2. FOCUS ON WHAT IS IMPORTANT
In school, teachers instruct in many ways. Some will always give you meaningful assignments that will push you to learn and grow. Other teachers might just assign "busy work" that has no obvious purpose. As a perfectionist, I faced so much busy work in high school. I was adamant about doing everything THE BEST. But because of having a mixture of good and bad teachers, I found myself wasting time on things that didn't matter to me and losing time on things that did. This is some real life talk--some teachers might disagree with me on this. But I believe, as long as you give the effort required and get it done...you are allowed to choose where you put your energy. A teacher can't expect you to complete an assignment like it is *the most important thing in the world*, if THEY don't assign it with a purpose to help you grow. Find a balance where you are not slacking off, but you are saying "yes" to the things that have the most purpose in your life.
3. YOU ARE YOUR BIGGEST CRITIC, GET A SECOND OPINION
Feedback is so important. I plan on integrating critique processes into my future classroom for every project. Talking and providing feedback is an important life skill beyond the classroom. I always want my art to have meaning to me and be perfect--and when I don't see that I can become frustrated. The beautiful thing about art is that nobody will see it exactly how we do. Everyone has their own narratives and opinions that they bring to the table. I have found that the best art I make, is art that starts a conversation. If you begin to feel down on what you are working on, ask around. See what other people think. Do they think it is successful? (Maybe you've been staring at it too long and need to refer to tip #1) Or do they see something that could be improved? Remember that art is very subjective--so get opinions and don't be too hard on yourself.
4. KEEP YOUR WORK AS A REMINDER OF GROWTH
As I have had to refer to old pieces I've made, and through creating my instagram I noticed how much my art has changed and how I have grown. It is important to reflect on where you started in order to boost your confidence, create new goals, and find optimism and growth in failure. Where there is failure, there is room for success.

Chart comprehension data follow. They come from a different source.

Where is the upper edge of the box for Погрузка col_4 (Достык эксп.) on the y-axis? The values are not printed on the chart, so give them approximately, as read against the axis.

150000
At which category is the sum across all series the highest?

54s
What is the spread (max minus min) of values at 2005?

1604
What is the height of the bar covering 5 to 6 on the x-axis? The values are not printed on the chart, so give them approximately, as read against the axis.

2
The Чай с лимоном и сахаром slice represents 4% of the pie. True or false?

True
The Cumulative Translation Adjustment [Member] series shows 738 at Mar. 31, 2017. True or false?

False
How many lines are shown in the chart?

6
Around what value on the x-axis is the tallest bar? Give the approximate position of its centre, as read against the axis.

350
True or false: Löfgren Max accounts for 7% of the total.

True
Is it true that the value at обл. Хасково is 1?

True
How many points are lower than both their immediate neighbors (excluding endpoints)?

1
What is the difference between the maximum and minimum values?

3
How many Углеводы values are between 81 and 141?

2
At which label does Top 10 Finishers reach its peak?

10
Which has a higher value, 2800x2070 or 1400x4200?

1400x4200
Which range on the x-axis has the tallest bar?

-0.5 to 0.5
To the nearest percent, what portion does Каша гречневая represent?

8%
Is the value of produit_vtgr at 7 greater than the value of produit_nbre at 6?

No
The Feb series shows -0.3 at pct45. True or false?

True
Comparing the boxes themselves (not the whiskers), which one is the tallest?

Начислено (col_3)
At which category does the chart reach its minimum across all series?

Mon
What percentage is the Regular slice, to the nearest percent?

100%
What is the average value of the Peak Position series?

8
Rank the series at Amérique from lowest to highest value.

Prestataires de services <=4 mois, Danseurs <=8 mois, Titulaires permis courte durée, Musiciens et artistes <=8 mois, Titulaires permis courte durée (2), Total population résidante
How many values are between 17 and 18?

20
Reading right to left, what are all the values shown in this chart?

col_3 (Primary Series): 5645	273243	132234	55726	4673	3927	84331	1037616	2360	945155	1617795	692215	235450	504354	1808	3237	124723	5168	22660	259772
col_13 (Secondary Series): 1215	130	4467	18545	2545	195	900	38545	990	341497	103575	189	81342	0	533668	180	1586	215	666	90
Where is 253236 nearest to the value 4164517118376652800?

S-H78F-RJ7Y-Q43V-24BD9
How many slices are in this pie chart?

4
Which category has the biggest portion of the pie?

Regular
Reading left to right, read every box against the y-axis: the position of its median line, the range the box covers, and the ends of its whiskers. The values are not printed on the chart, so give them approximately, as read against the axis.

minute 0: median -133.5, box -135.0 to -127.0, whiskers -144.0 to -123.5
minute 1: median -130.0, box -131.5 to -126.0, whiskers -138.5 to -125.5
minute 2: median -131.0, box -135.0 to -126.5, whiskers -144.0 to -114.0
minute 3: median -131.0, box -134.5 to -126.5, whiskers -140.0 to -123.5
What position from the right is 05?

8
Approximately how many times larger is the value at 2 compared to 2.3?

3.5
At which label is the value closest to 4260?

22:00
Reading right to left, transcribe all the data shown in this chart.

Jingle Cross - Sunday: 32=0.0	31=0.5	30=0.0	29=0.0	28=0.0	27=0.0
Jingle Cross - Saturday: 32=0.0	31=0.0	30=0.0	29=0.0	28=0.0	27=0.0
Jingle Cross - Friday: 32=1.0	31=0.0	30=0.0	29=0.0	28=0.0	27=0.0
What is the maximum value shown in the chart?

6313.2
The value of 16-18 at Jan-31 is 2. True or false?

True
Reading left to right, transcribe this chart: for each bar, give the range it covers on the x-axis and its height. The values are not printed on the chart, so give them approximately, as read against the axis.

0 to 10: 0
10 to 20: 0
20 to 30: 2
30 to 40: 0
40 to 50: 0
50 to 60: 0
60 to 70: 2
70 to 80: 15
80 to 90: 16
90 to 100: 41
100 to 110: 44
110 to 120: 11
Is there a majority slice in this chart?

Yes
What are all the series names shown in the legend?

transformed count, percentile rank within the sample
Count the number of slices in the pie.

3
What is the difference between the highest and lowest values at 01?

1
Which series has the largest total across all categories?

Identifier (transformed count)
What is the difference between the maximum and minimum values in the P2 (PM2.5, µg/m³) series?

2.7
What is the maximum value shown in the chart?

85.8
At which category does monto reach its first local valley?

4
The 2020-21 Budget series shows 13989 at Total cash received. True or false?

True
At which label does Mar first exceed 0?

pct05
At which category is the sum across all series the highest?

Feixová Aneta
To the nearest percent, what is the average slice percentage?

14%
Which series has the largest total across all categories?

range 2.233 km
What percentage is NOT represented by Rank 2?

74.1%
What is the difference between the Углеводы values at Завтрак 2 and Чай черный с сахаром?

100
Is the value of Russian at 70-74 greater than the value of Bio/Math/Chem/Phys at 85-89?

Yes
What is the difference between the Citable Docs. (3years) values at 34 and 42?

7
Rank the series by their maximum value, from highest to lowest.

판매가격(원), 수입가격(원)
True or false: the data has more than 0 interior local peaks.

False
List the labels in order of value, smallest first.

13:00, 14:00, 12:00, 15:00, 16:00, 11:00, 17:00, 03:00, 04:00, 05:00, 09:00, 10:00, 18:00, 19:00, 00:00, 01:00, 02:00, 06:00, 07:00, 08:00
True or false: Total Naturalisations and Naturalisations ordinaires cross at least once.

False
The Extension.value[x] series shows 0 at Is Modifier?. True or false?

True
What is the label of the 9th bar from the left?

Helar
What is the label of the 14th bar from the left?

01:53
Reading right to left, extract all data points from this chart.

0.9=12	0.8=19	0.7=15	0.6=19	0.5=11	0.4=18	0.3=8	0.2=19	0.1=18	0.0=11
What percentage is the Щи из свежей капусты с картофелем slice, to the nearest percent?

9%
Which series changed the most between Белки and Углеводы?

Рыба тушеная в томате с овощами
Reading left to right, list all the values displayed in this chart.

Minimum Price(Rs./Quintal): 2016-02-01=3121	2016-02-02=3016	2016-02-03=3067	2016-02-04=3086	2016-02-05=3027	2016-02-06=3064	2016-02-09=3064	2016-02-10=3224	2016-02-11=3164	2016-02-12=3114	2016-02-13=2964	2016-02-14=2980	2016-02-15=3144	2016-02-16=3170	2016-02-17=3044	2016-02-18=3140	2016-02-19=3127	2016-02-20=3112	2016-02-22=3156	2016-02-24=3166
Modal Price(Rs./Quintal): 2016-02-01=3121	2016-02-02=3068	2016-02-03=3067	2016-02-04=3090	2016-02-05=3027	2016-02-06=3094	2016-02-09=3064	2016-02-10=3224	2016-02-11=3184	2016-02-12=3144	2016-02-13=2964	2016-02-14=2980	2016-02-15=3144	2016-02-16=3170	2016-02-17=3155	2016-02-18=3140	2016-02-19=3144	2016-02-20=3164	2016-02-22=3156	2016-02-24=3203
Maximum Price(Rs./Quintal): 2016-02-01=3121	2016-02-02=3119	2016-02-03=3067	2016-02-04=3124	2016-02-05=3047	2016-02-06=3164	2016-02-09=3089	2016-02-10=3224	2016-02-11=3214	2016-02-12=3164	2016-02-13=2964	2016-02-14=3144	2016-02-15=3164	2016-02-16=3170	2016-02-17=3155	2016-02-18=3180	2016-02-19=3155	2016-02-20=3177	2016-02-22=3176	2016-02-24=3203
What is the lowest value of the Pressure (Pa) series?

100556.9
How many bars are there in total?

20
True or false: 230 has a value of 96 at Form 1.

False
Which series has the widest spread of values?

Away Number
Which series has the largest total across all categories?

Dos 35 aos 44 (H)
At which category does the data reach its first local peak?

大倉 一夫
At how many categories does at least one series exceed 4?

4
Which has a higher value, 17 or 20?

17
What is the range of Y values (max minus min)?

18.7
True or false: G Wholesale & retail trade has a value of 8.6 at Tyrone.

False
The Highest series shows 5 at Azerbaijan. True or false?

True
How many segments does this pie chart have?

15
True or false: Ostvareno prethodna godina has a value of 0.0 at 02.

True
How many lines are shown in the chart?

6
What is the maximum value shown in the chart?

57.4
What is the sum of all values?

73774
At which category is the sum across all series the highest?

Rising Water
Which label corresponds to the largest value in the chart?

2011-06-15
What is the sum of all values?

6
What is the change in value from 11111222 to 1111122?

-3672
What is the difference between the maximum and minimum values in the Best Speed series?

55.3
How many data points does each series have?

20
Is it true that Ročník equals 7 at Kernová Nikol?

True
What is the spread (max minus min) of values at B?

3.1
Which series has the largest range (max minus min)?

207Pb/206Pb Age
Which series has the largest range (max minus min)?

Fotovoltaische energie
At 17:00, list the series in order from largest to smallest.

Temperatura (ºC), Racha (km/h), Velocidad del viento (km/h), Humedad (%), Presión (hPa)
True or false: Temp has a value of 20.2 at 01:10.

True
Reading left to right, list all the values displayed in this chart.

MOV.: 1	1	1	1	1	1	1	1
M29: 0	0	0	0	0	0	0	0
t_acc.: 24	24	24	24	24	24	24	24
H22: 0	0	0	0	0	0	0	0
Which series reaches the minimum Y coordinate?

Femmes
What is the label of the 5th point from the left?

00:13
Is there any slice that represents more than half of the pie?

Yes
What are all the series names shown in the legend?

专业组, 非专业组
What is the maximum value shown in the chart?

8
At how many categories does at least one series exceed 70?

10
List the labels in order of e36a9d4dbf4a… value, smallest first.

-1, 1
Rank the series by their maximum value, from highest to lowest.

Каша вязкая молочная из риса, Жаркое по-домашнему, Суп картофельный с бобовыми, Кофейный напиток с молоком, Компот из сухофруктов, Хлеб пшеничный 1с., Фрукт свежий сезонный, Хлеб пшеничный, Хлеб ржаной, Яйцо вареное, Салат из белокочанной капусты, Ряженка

For my art piece this week I chose to do a blind contour drawing. In high school, my art teacher stressed how these exercises connect the hands to the mind and eyes--forcing you to draw and feel exactly what you see. They hardly ever turn out perfect, so it was always a very anxious process for me. I wanted mine to look G-O-O-D. But if anyone ended up with a "perfect" blind contour, they looked at their paper...and they cheated. I think this is a really great exercise to shut off the "perfectionist voice" in your head and allow your hands to be the artists they are.